START DATASET CONTENT

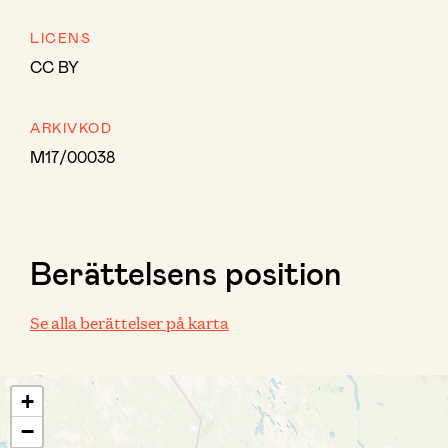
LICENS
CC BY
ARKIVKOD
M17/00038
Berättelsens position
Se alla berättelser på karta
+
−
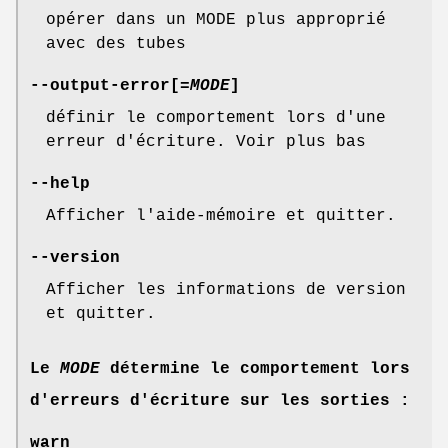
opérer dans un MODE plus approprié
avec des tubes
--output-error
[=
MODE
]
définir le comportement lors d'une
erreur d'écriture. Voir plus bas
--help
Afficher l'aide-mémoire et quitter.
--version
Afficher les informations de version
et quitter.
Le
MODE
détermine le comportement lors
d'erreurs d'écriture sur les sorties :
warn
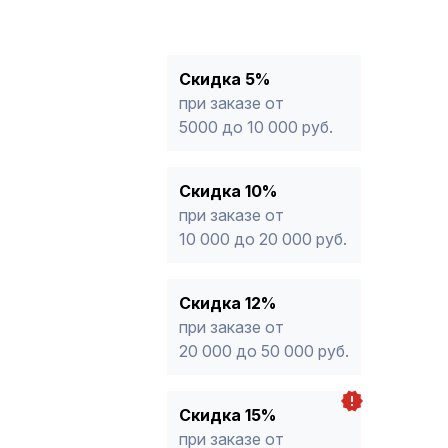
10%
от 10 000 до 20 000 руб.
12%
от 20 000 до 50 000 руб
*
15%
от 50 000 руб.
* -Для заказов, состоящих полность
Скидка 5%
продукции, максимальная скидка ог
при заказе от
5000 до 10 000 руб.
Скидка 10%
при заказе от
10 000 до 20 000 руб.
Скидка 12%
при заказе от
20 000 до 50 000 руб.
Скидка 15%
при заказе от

END DATASET CONTENT
START DATASET CONTENT

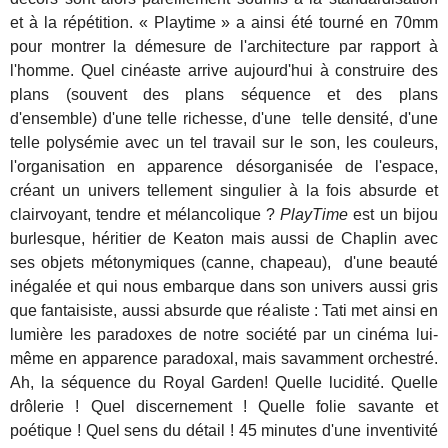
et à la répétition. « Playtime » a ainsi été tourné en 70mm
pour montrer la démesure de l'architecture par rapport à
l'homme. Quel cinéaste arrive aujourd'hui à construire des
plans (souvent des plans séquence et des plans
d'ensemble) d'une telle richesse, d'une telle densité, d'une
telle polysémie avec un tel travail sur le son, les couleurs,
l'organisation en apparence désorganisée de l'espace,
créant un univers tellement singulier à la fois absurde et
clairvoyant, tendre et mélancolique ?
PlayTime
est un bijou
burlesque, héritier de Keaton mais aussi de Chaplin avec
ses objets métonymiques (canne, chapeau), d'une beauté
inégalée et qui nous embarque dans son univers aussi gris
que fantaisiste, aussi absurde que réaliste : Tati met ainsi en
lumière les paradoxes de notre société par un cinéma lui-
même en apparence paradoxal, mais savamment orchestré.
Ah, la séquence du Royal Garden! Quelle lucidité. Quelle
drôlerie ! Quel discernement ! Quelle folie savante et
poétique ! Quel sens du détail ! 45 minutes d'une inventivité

END DATASET CONTENT

• _DIRECTIONS_
Determine how many lines in the listing hold the word "lors". Give only that figure.

• _EXERCISE OUTPUT_
2